We think this is how you could land Machine Learning Engineer

Tip Number 1

Network like a pro! Reach out to professionals in the machine learning field on LinkedIn or at industry events. A friendly chat can lead to opportunities that aren’t even advertised yet.

Tip Number 2

Show off your skills! Create a portfolio showcasing your projects, especially those involving deep learning and NMR data. This gives potential employers a taste of what you can do before they even meet you.

Tip Number 3

Prepare for interviews by brushing up on your technical knowledge and problem-solving skills. Be ready to discuss your experience with Python and machine learning frameworks like TensorFlow or PyTorch.

Tip Number 4

Don’t forget to apply through our website! We’ve got loads of exciting roles waiting for talented Machine Learning Engineers like you. Plus, it’s a great way to get noticed by our team.

We think you need these skills to ace Machine Learning Engineer

Machine Learning
Deep Learning
Model Building
Data Processing
Python
Numpy
Torch

Some tips for your application 🫡

Tailor Your CV:Make sure your CV is tailored to the Machine Learning Engineer role. Highlight your experience with deep-learning pipelines and any relevant projects you've worked on, especially those involving NMR data or innovative machine learning approaches.

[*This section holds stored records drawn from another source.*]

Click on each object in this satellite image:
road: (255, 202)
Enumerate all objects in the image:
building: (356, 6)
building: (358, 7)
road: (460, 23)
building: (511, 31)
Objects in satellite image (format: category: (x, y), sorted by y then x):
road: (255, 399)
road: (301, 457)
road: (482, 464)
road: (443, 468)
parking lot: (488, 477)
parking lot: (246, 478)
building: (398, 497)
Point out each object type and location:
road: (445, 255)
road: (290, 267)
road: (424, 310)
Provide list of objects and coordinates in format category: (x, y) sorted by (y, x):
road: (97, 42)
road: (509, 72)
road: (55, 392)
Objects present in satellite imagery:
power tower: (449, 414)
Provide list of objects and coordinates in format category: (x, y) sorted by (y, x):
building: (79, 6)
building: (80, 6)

Showcase Your Skills:Don’t just list your skills; demonstrate them! Include specific examples of how you've applied Python and other tools like TensorFlow or Scikit-learn in real-world scenarios. This will help us see your practical experience in action.

Craft a Compelling Cover Letter:Your cover letter is your chance to shine! Use it to explain why you're passionate about machine learning and how your background aligns with our research goals. Be sure to mention any collaborative experiences you've had with interdisciplinary teams.

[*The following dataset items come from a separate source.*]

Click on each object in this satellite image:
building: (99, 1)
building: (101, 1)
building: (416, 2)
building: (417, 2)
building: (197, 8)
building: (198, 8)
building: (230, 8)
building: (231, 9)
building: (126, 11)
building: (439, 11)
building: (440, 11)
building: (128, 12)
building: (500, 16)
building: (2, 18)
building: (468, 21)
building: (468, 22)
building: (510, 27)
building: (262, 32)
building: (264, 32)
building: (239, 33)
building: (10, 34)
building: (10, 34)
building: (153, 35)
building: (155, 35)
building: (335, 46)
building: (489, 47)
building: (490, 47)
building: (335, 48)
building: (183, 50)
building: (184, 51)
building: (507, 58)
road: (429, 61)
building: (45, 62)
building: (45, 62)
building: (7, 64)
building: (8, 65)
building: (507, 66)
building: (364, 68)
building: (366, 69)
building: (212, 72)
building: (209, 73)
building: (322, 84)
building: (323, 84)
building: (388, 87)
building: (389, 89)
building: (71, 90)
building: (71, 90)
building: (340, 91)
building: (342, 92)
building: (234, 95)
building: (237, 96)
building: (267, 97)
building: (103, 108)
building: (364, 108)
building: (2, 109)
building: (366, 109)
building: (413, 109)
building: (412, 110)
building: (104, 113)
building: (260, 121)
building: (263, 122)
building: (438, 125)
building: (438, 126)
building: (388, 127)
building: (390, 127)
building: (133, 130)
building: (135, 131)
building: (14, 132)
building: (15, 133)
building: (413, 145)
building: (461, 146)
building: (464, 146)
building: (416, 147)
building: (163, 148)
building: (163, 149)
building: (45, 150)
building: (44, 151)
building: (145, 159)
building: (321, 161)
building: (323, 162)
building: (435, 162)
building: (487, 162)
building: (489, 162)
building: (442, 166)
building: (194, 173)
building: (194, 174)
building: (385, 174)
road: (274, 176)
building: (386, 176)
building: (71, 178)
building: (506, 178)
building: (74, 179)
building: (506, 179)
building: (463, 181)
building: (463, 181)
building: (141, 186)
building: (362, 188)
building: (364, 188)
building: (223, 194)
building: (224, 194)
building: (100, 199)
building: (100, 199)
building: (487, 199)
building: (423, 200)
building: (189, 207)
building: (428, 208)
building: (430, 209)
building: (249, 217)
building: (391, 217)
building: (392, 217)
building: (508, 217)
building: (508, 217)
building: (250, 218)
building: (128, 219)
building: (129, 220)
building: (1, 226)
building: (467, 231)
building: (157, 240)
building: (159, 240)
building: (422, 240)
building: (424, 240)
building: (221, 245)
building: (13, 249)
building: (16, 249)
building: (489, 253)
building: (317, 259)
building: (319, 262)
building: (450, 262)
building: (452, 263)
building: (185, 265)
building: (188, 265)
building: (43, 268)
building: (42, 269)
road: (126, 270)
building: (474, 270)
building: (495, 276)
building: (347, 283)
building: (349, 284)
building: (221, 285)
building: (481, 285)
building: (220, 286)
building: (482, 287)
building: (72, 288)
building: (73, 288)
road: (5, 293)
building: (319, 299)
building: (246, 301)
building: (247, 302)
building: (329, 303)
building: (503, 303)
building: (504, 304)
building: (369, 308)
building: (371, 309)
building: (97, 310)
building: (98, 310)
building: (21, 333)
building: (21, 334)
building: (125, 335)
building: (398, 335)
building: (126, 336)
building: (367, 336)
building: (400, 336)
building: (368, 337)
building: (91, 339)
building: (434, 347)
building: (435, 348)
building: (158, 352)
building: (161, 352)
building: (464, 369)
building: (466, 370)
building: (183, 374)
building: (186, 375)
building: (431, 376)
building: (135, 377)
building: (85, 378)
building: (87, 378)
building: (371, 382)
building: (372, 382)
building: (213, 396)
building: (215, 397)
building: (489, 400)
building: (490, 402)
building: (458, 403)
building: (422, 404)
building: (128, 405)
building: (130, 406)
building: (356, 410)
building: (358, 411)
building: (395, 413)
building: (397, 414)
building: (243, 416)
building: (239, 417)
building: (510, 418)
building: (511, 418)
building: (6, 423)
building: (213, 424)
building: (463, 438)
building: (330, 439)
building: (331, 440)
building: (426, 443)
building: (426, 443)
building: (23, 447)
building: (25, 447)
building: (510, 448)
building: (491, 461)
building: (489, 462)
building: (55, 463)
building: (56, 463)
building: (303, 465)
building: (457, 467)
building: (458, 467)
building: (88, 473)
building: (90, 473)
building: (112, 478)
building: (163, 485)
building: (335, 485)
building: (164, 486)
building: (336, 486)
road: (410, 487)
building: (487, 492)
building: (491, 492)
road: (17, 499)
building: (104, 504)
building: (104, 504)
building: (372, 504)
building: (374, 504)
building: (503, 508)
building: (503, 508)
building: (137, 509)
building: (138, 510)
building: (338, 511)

Apply Through Our Website:We encourage you to apply through our website for a smoother application process. It helps us keep track of your application and ensures you don’t miss out on any important updates from us!

How to prepare for a job interview at Hyper Recruitment Solutions LTD

Know Your Tech Stack

Make sure you’re well-versed in the specific tools mentioned in the job description, like Python, Numpy, and TensorFlow. Brush up on your knowledge of these technologies and be ready to discuss how you've used them in past projects.

Showcase Your Problem-Solving Skills

Prepare to talk about specific challenges you've faced in machine learning or model-building. Think of examples where you had to innovate or adapt your approach, especially in relation to graph-based data or disordered proteins.

Collaborate and Communicate

Since collaboration is key in this role, be ready to discuss how you’ve worked with interdisciplinary teams in the past. Highlight any mentoring experiences and how you’ve helped others understand complex machine-learning concepts.

Stay Current with Trends

Research recent breakthroughs in machine learning and NMR technologies. Being able to discuss current trends and how they might apply to the role will show your passion and commitment to staying at the forefront of the field.